_ABOUT THIS TASK_
Repeat the data verbatim, images excluded.

-- -- --

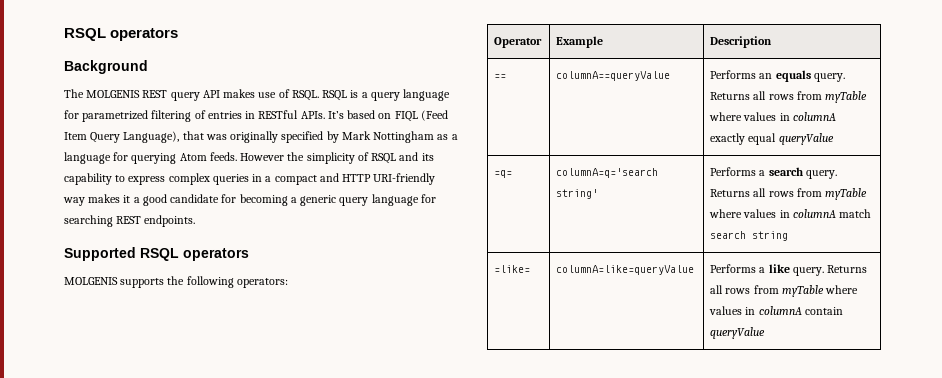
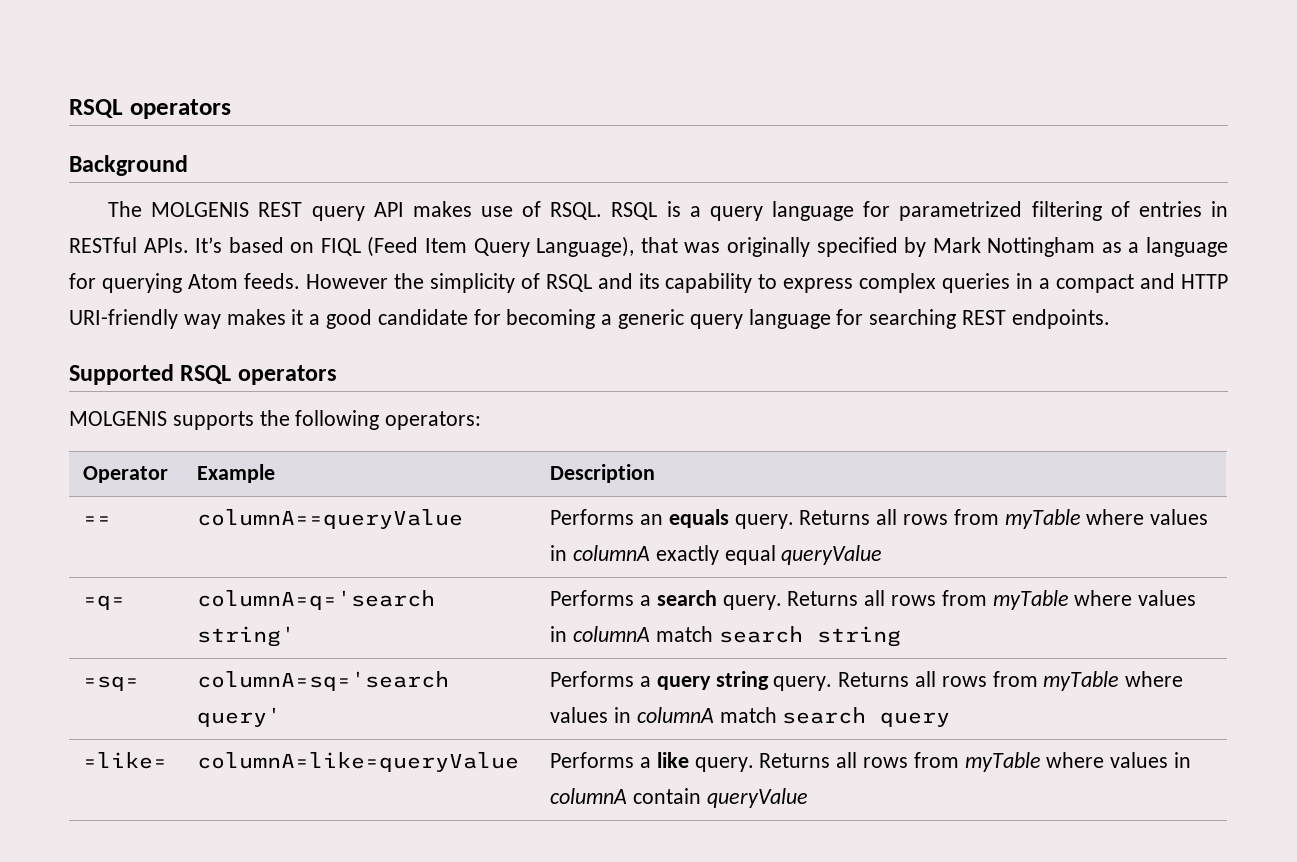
(789, 236) none -> [83,676,140,691] [197,671,450,691] [197,707,282,727] [550,671,1184,691] [550,707,951,727] // =sq= | columnA=sq='search query' | Performs a query string query. Returns all rows from myTable where values in columnA match search query

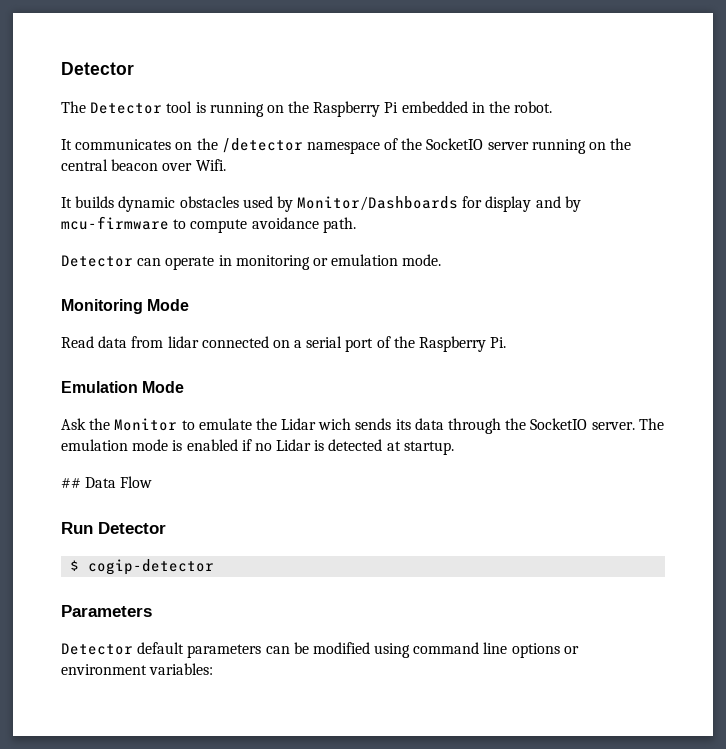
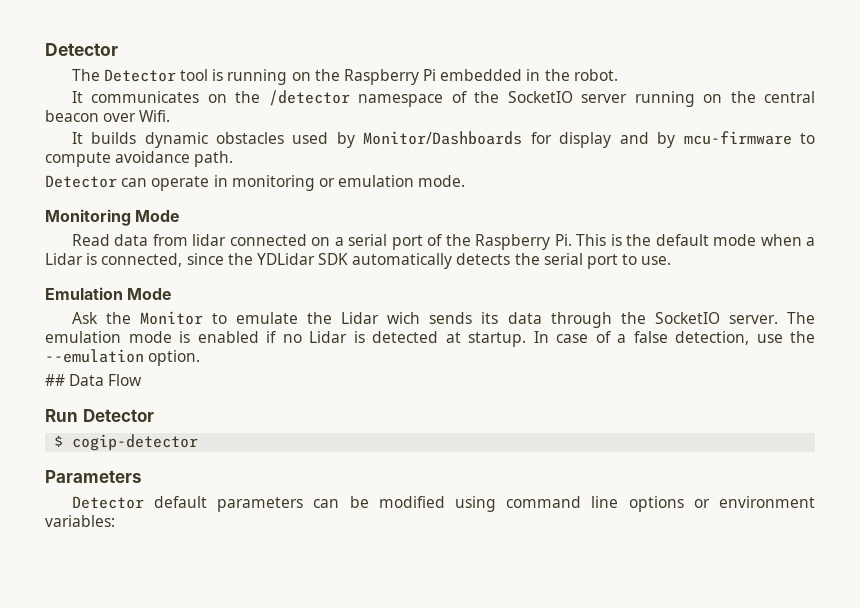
(507, 342) none -> [576,234,816,246] [45,253,672,269] This is the default mode when a Lidar is connected, since the YDLidar SDK automatically detects the serial port to use.
(454, 448) none -> [533,331,815,345] [45,349,201,366] In case of a false detection, use the --emulation option.

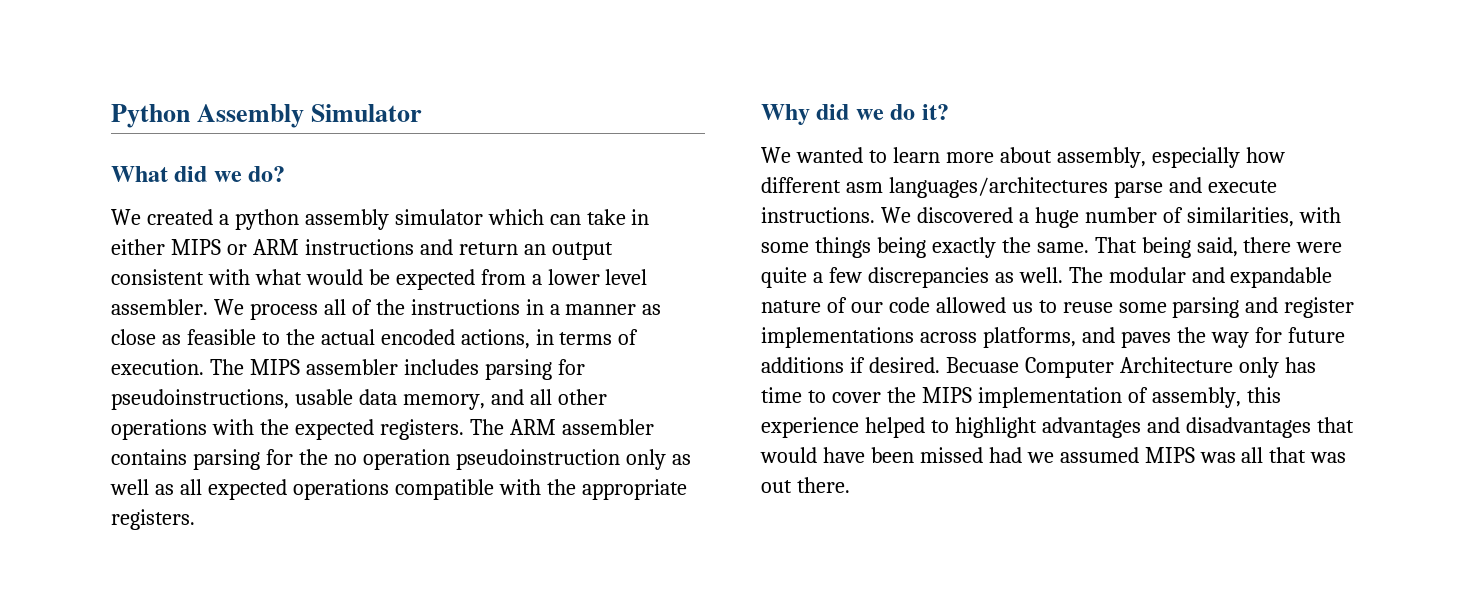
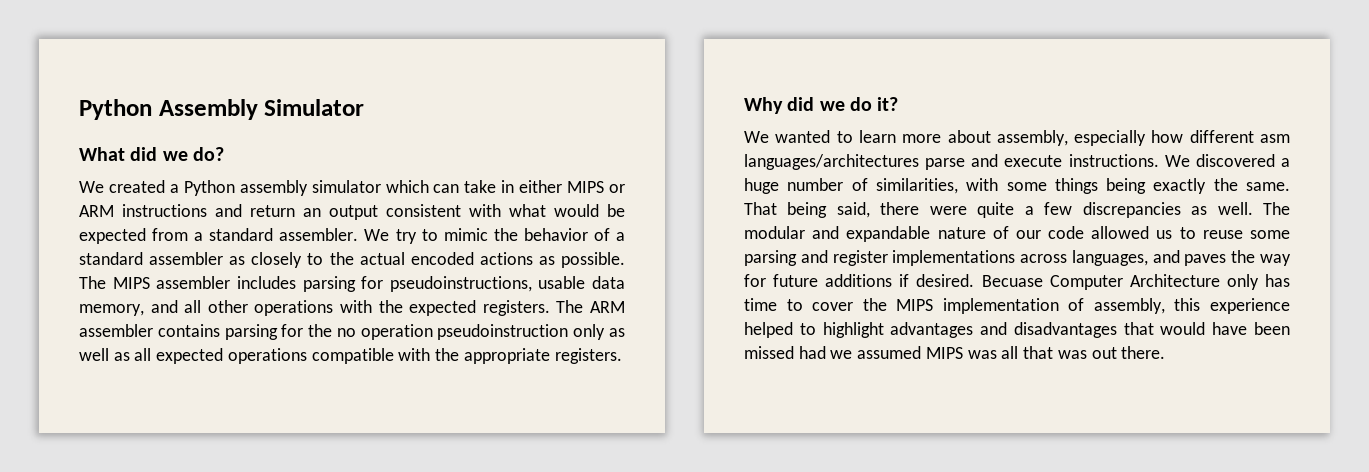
[234,209,299,230] python -> [183,180,235,196] Python
[547,269,648,285] [111,299,662,320] [111,329,639,349] [111,359,204,375] lower level assembler. We process all of the instructions in a manner as close as feasible to the actual encoded actions, in terms of execution. -> [209,228,625,244] [79,252,626,268] standard assembler. We try to mimic the behavior of a standard assembler as closely to the actual encoded actions as possible.
[982,327,1076,348] platforms, -> [1071,250,1148,266] languages,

-- -- --

_EXERCISE ANSWER_
(789, 236) none -> [83,676,140,691] [197,671,450,691] [197,707,282,727] [550,671,1184,691] [550,707,951,727] // =sq= | columnA=sq='search query' | Performs a query string query. Returns all rows from myTable where values in columnA match search query

(507, 342) none -> [576,234,816,246] [45,253,672,269] This is the default mode when a Lidar is connected, since the YDLidar SDK automatically detects the serial port to use.
(454, 448) none -> [533,331,815,345] [45,349,201,366] In case of a false detection, use the --emulation option.

[234,209,299,230] python -> [183,180,235,196] Python
[547,269,648,285] [111,299,662,320] [111,329,639,349] [111,359,204,375] lower level assembler. We process all of the instructions in a manner as close as feasible to the actual encoded actions, in terms of execution. -> [209,228,625,244] [79,252,626,268] standard assembler. We try to mimic the behavior of a standard assembler as closely to the actual encoded actions as possible.
[982,327,1076,348] platforms, -> [1071,250,1148,266] languages,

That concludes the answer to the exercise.